Perhaps to emphasize the child’s uncanny specialness, Annette is embodied for most of the film by a marionette. It’s an impressively life-like marionette, but a puppet nonetheless, and not Carax’s only audacious move calling attention to the film’s artifice and excesses. The palette is rich and dark, the sets and design often abstract. Henry on his motorcycle, and Ann in the backseat of her limo, speed across vivid scenic backgrounds in ’50s-style process shots reminiscent of Hitchcock. Musical montages of the two flirting in a forest, then riding his cycle into the night, give way to song-filled scenes of lovemaking.
Somehow, Henry warbling passionately while going down on Ann is topped for visual impact by a bizarre shot of baby Annette being lowered by a fleet of drones onto an inverted pyramid stage for a performance. This family’s entire life is fodder for some stage, screen, website, or tabloid, a fair statement about modern celebrity. The script — written by Sparks bandmates and brothers Ron and Russell Mael, who also composed the songs — addresses other aspects of stardom, sexism, post-#MeToo politics, and cancel culture, but with less clear intent.

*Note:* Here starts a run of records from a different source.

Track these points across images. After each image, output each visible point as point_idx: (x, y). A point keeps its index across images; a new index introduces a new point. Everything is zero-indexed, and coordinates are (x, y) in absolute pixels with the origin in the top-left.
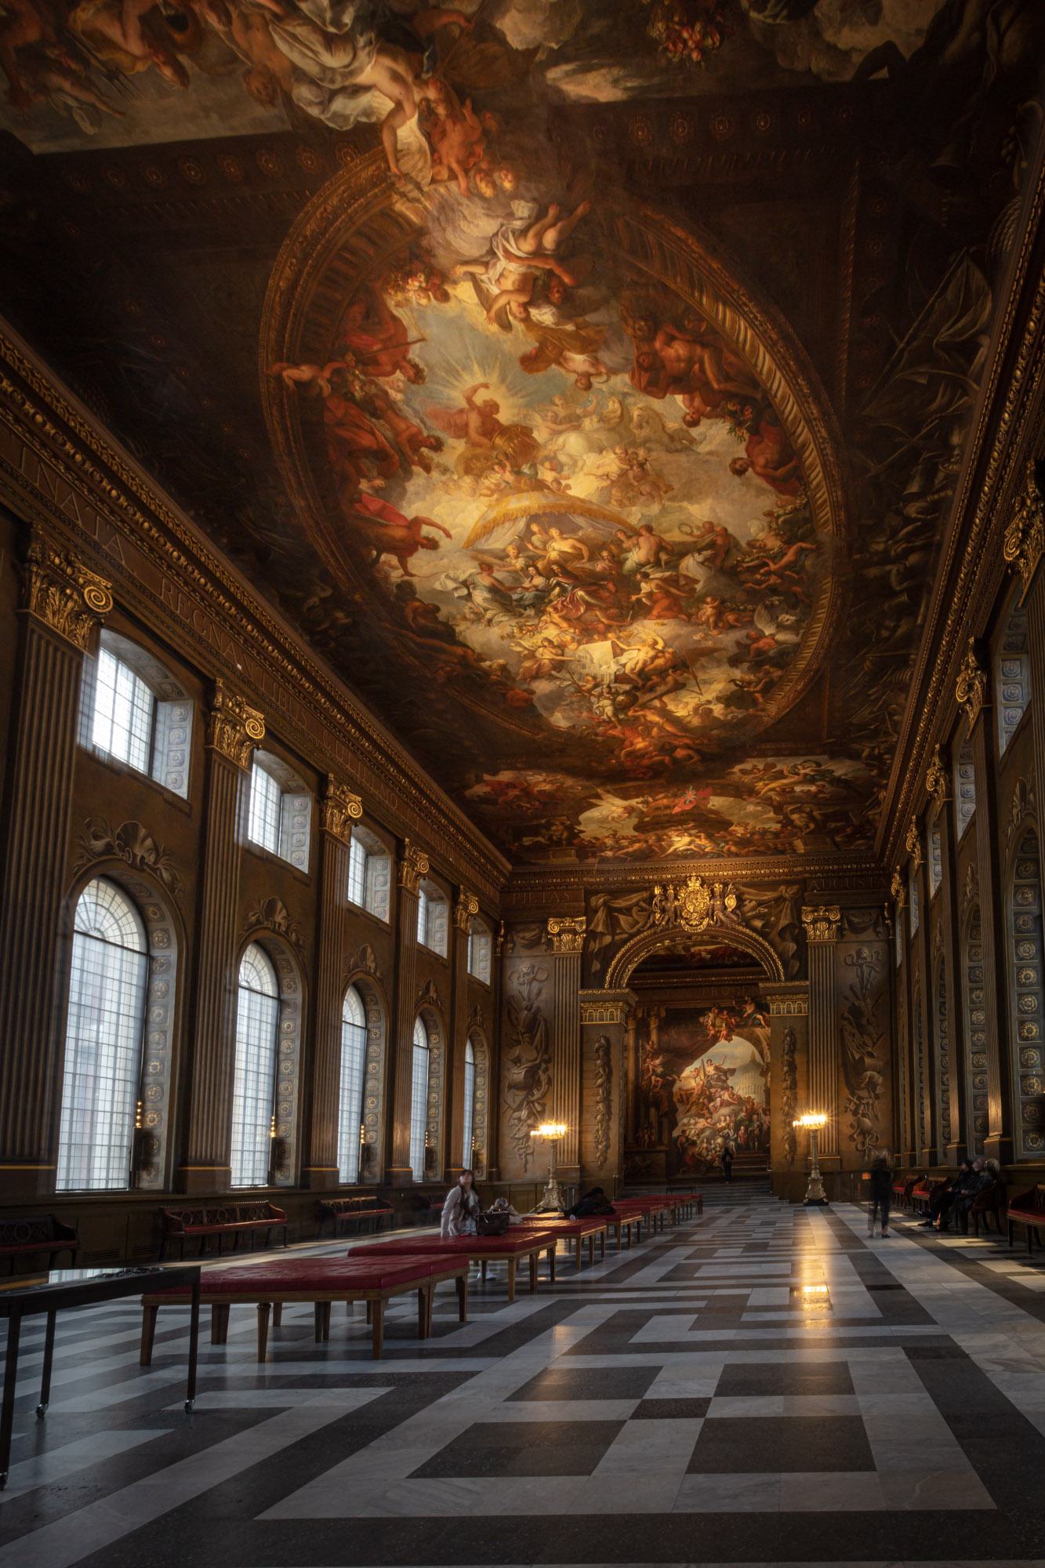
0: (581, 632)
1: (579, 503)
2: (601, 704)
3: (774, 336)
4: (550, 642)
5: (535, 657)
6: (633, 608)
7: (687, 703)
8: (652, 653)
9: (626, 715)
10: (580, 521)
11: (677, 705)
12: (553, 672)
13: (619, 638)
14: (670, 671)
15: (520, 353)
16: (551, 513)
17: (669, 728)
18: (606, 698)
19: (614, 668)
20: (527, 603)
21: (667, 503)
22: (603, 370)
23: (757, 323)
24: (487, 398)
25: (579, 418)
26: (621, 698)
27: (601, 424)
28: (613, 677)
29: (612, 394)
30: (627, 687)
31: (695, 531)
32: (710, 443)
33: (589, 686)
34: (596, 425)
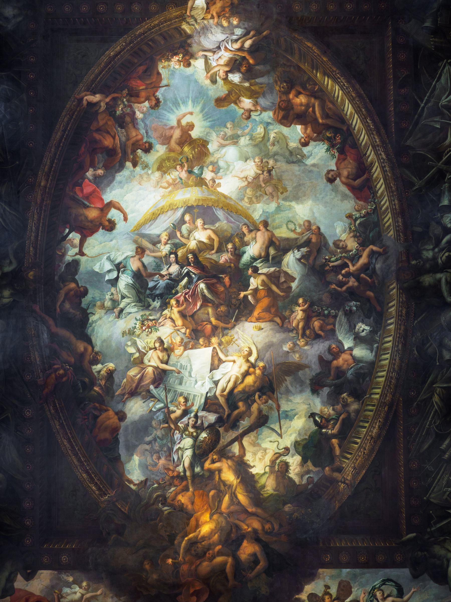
0: (190, 334)
1: (223, 199)
2: (181, 446)
3: (354, 95)
4: (162, 342)
5: (142, 362)
6: (239, 308)
7: (265, 450)
8: (245, 367)
9: (202, 467)
10: (220, 214)
11: (255, 454)
12: (152, 387)
13: (220, 344)
14: (257, 396)
15: (216, 96)
16: (202, 205)
17: (242, 498)
18: (191, 435)
19: (208, 385)
20: (158, 292)
21: (282, 202)
22: (259, 108)
23: (345, 87)
24: (189, 121)
25: (238, 137)
26: (204, 435)
27: (250, 142)
28: (203, 401)
29: (261, 123)
30: (212, 418)
31: (297, 228)
32: (314, 158)
33: (179, 412)
34: (247, 142)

Dubbed “Beauty and the Bastard” by the press, Ann and Henry are on diverging career trajectories. She fills opera houses worldwide with her exquisite glamour, while “world infamous” comic Henry appears in his one-man show The Ape of God wearing a scuzzy green robe and loafers, telling jokes that leave even his paying audience screaming, “You’re sick!”
Henry doesn’t mind offending parts of his audience, but he isn’t that interested in entertaining them, either. Yet the portrait of the jaded provocateur turning on his audience doesn’t fly, since his audience makes no sense. Henry isn’t funny or revelatory, just rude. The question arises then, how did he gain a supposedly vast, loyal following among folks who don’t get him? Carax, the Mael brothers, and Driver in his performance misjudge how far the crowd might follow a bastard like Henry McHenry.
Of course, famous pricks have fans, they even win elections, but Henry’s too bitter a pill to swallow. Driver puts every muscle of his onscreen magnetism to the task, singing in his plaintive tenor, and the songs sound sweepingly romantic as the character still comes off cold. Cotillard sings with delicate warmth — her opera solos dubbed by French mezzo-soprano Catherine Trottmann — but Ann’s songs carry less weight, as she rarely expresses or takes much action.
Neither Ann nor her lovesick accompanist, played by Simon Helberg (so good as the accompanist in Florence Foster Jenkins), have a significant hand in advancing the cruel turns of the plot. It’s Henry’s show — and Annette’s. She gets some of the best lines, anyway, and a cool third-act song, performed by young Devyn McDowell with Driver.
Always center stage, Henry’s a dastardly lead for a musical, even one that’s more in the vein of Lars von Trier’s brutal melodrama Dancer in the Dark than the colorful ’60s shindigs of French auteur Jacques Demy. Carax appears to have drawn some inspiration from Demy’s style of repeating musical phrases, but in this cynical chronicle of a superstar couple’s romance and commitment, chose to leave out the dancing, the humor, and joie de vivre.